Blood Pressure Regulation

Throughout the cardiac cycle, the blood continues to empty into the arterioles at a relatively even rate. However, these measures of blood pressure are not static; they undergo natural variations from one heartbeat to another and throughout the day. The measures of blood pressure also change in response to stress, nutritional factors, drugs, or disease. The body regulates blood pressure by changes in response to the cardiac output and stroke volume.

Cardiac output is the volume of blood pumped by the heart in one minute. It is calculated by multiplying the number of heart contractions that occur per minute (heart rate) times the stroke volume (the volume of blood pumped into the aorta per contraction of the left ventricle). Therefore, cardiac output can be increased by increasing heart rate, as when exercising. However, cardiac output can also be increased by increasing stroke volume, such as if the heart were to contract with greater strength. Stroke volume can also be increased by speeding blood circulation through the body so that more blood enters the heart between contractions. During heavy exertion, the blood vessels relax and increase in diameter, offsetting the increased heart rate and ensuring adequate oxygenated blood gets to the muscles. Stress triggers a decrease in the diameter of the blood vessels, consequently increasing blood pressure. These changes can also be caused by nerve signals or hormones; even standing up or lying down can have a great effect on blood pressure.

» **Information**
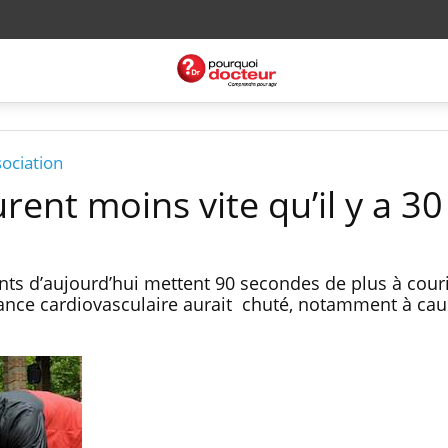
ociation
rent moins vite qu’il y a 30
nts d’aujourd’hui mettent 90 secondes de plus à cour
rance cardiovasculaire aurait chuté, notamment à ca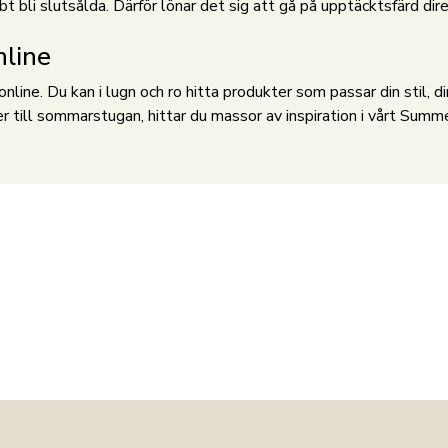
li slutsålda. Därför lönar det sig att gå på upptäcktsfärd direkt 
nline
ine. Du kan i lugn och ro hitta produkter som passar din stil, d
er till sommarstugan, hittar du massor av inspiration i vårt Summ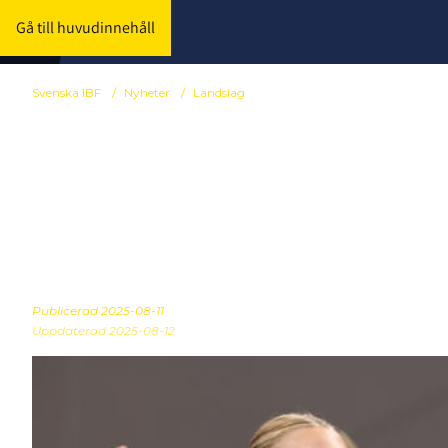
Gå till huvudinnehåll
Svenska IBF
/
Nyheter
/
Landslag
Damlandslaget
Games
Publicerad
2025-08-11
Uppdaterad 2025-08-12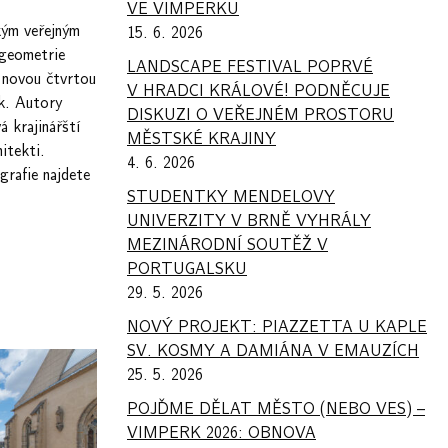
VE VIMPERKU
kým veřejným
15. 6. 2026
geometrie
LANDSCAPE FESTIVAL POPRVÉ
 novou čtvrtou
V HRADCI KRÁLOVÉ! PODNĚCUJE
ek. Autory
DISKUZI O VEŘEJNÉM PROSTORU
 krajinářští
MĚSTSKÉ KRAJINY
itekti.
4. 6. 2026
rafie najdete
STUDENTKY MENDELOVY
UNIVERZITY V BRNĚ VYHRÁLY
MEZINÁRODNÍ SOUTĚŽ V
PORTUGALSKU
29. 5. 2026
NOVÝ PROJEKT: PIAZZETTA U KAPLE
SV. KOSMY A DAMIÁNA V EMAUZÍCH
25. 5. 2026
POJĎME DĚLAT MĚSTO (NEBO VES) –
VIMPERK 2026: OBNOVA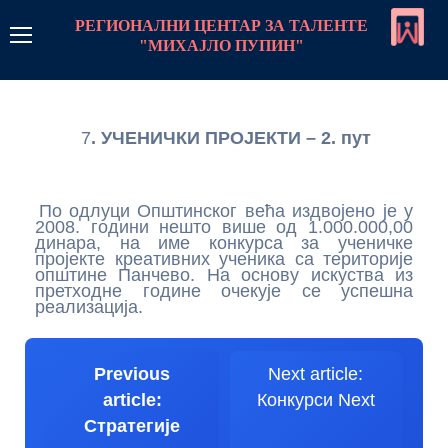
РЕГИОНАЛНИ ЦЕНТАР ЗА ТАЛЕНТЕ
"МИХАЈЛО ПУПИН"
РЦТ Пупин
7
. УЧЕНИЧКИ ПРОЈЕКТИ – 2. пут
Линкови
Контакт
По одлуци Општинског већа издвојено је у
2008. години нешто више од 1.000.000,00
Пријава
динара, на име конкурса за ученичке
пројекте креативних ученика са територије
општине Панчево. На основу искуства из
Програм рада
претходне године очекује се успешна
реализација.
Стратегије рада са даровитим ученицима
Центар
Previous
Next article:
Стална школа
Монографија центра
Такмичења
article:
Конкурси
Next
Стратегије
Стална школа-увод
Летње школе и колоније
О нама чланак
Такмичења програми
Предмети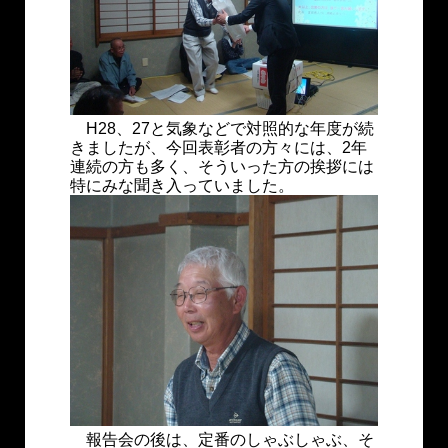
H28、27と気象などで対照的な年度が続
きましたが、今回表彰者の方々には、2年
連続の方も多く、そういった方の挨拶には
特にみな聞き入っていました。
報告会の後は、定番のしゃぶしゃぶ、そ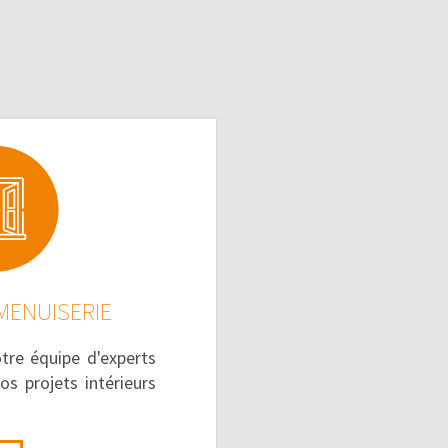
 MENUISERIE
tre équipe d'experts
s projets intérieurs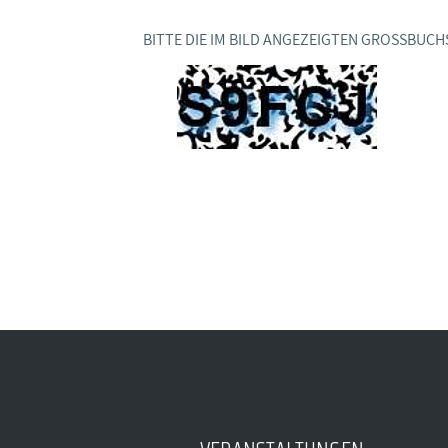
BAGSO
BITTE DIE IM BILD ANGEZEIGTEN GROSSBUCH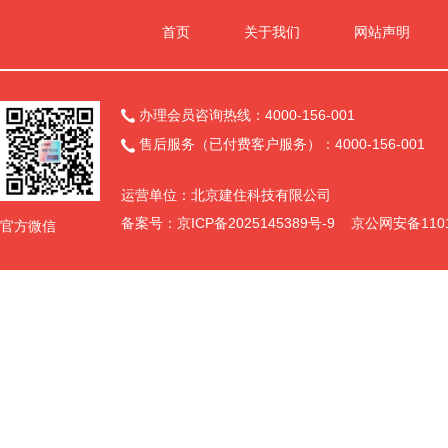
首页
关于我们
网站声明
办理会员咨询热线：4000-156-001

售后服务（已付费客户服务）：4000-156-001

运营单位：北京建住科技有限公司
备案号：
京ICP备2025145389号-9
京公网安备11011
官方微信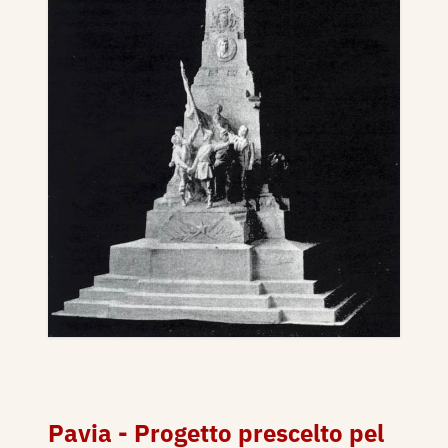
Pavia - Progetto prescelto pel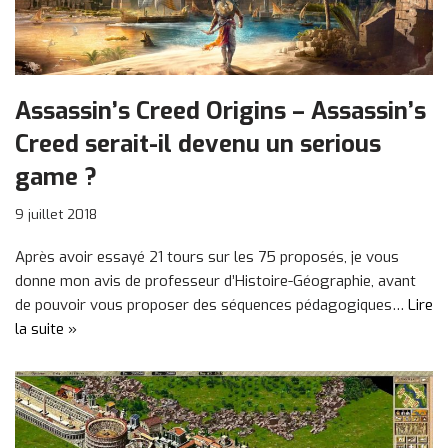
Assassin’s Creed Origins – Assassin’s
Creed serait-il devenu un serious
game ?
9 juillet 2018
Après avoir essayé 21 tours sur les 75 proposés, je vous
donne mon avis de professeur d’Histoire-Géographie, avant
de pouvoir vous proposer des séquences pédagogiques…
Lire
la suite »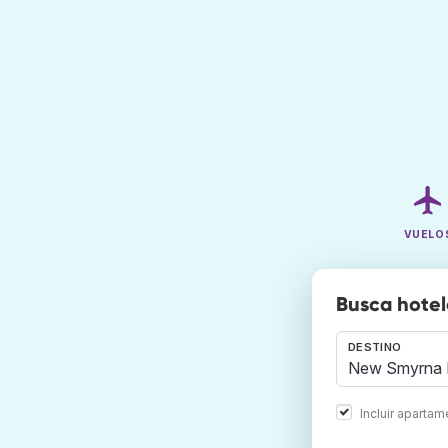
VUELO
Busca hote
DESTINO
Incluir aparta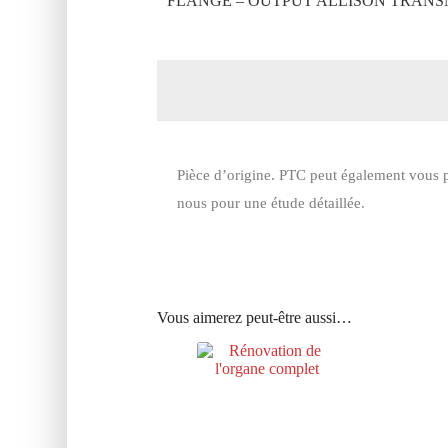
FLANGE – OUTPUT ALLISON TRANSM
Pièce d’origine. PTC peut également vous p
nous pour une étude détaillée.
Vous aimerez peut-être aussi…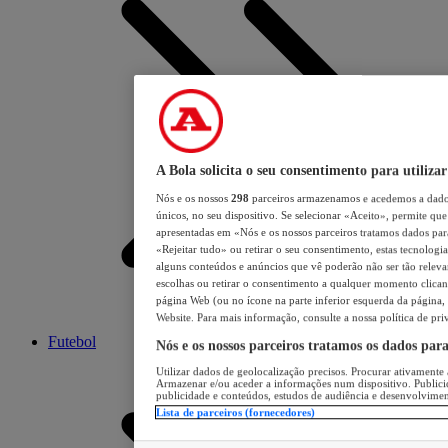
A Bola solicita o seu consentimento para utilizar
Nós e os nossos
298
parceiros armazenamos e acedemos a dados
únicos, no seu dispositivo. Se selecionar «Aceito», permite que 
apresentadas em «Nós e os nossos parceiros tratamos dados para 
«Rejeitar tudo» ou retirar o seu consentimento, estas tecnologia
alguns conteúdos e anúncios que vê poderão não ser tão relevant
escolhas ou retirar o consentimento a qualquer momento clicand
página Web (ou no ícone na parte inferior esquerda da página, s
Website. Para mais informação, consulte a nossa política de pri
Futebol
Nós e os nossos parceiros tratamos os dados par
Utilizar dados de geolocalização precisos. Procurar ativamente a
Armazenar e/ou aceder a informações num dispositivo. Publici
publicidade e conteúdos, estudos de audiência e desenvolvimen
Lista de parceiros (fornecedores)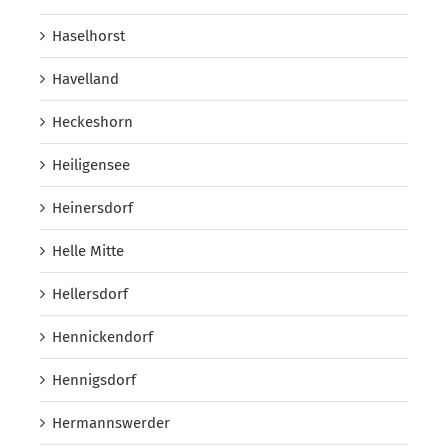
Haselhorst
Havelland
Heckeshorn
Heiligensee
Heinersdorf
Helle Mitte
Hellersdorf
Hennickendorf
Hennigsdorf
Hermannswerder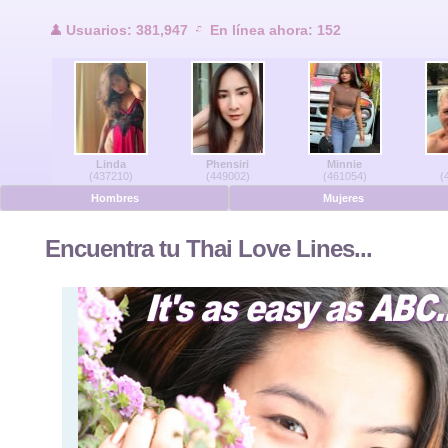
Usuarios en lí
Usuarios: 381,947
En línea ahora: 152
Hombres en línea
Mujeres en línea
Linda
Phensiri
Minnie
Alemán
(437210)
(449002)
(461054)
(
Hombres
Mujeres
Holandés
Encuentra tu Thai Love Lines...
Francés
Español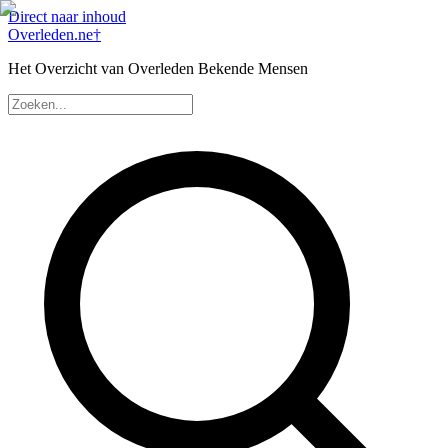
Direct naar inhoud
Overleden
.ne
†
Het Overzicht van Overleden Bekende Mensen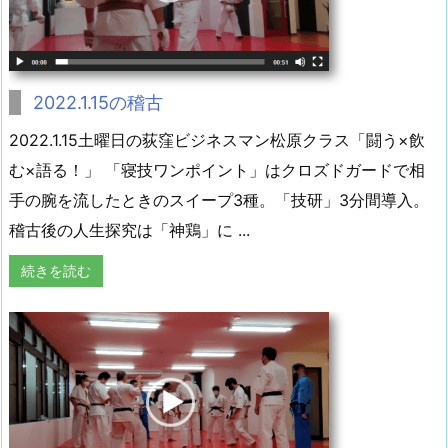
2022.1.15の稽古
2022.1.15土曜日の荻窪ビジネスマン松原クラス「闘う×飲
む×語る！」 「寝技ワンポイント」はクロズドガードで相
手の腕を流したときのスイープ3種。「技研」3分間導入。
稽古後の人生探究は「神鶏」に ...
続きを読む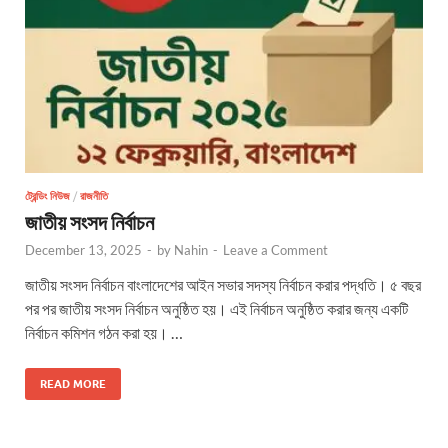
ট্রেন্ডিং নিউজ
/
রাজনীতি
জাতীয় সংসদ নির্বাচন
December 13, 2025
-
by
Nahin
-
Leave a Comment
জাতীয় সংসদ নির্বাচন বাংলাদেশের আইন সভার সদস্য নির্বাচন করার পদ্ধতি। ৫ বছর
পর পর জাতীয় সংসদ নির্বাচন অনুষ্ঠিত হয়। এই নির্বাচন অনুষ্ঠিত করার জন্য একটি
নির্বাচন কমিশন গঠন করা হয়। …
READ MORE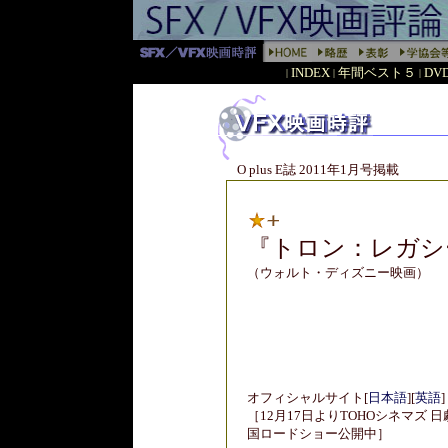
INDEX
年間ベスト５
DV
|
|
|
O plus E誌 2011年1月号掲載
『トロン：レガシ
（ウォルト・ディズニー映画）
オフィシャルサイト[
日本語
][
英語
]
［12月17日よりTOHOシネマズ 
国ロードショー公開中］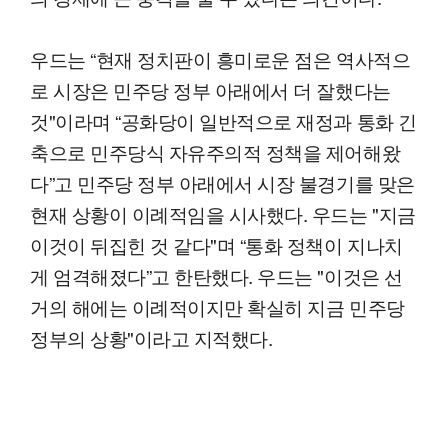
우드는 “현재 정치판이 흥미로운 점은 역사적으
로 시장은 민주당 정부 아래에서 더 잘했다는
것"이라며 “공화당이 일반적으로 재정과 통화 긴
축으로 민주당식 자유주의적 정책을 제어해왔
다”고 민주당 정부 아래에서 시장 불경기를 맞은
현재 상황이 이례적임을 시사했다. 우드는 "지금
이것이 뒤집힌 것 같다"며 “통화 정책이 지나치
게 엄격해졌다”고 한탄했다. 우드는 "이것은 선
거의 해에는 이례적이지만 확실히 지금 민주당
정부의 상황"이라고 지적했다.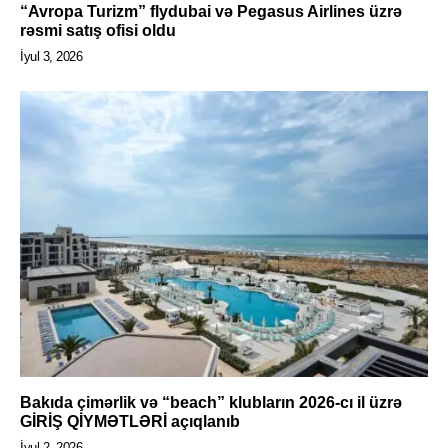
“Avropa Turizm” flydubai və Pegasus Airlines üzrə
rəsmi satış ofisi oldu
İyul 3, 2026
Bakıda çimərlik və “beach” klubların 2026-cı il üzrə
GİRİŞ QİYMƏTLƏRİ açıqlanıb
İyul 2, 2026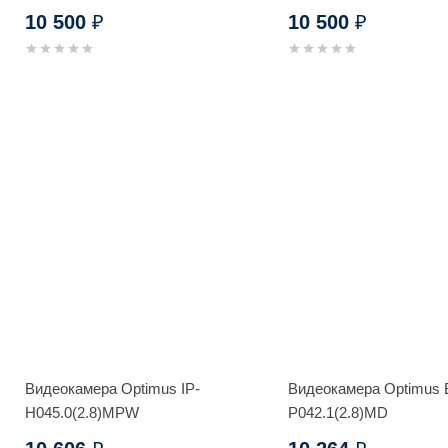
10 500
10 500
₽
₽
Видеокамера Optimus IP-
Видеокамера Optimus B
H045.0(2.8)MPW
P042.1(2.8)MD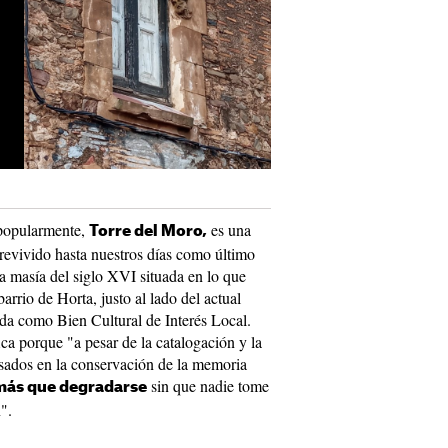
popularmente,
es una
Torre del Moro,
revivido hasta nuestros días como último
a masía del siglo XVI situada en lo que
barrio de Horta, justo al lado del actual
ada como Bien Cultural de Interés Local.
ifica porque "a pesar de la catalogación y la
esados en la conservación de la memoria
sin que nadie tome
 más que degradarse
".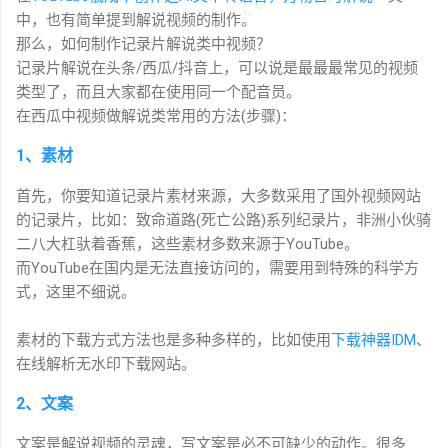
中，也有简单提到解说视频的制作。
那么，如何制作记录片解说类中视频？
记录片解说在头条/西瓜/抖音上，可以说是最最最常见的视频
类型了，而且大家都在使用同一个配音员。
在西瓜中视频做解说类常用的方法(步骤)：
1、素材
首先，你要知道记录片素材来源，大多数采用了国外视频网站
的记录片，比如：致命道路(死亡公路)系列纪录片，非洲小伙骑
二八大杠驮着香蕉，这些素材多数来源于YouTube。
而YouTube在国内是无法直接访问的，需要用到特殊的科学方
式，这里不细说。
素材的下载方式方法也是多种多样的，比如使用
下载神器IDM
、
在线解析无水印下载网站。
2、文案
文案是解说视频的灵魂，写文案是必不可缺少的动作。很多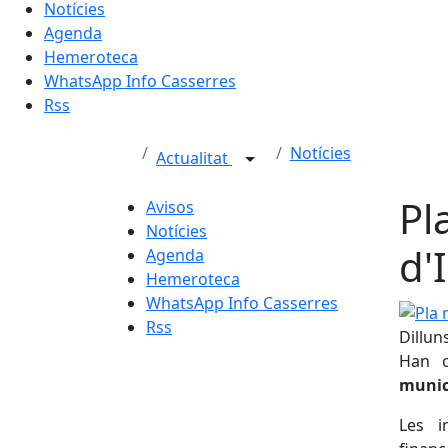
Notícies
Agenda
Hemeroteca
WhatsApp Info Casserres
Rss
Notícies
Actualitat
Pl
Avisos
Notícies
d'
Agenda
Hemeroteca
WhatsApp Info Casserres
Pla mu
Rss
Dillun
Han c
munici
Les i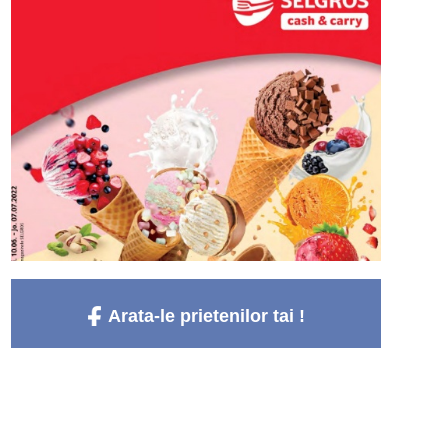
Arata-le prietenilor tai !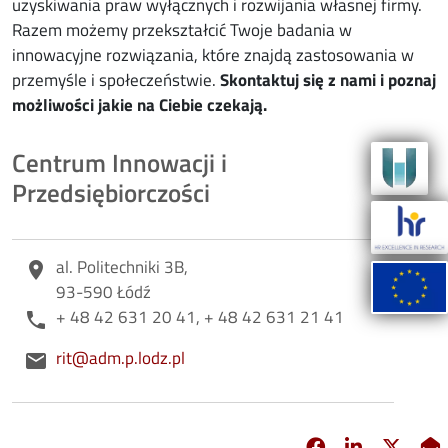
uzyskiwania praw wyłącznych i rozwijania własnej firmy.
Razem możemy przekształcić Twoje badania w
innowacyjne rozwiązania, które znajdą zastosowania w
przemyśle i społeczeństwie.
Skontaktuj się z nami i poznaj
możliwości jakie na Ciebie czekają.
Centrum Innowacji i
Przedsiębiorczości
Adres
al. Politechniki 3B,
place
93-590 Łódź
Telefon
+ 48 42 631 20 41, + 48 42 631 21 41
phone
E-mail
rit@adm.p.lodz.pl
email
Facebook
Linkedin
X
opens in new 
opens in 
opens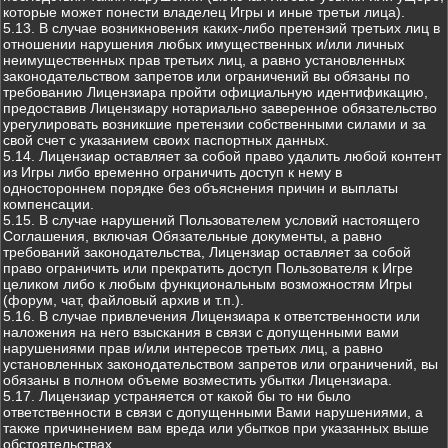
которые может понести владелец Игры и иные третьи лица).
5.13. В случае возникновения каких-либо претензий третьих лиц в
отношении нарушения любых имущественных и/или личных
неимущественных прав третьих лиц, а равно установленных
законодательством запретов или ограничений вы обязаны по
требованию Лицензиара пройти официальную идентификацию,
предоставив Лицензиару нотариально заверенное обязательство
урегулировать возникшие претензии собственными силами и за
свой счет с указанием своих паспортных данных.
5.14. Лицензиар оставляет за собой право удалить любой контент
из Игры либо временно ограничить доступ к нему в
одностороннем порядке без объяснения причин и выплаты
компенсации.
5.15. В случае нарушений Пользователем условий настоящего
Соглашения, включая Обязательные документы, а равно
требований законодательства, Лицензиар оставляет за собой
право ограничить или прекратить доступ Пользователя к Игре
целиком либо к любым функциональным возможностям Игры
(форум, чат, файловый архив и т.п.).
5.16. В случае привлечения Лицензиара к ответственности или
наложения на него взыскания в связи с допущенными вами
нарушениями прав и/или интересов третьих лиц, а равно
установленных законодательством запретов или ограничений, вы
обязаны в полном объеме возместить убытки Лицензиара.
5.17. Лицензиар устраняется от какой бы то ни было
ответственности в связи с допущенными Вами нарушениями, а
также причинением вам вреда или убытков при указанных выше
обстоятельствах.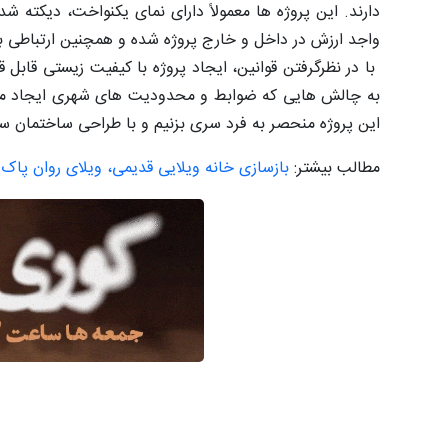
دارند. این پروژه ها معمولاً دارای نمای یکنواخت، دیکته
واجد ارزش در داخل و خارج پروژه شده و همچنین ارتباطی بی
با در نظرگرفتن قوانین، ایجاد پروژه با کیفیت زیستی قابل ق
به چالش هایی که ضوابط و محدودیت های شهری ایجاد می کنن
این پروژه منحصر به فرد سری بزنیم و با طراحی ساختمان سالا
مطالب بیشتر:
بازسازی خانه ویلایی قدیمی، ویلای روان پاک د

» **Directions**
1: According to the blood pressure text, why do the blood vessels relax and widen during heavy exertion? Answer in one to three sentences.
2: In the blood pressure text, what does stress do to the diameter of the blood vessels?
3: List every factor named in the blood pressure text's sentence beginning "The measures of blood pressure also change in response to".
Answer using only the blood pressure text, not the records.

» **Solved tasks**
1: The widening offsets the increased heart rate. It also ensures that enough oxygenated blood reaches the muscles.

2: Stress decreases their diameter, which increases blood pressure.

3:
- stress
- nutritional factors
- drugs
- disease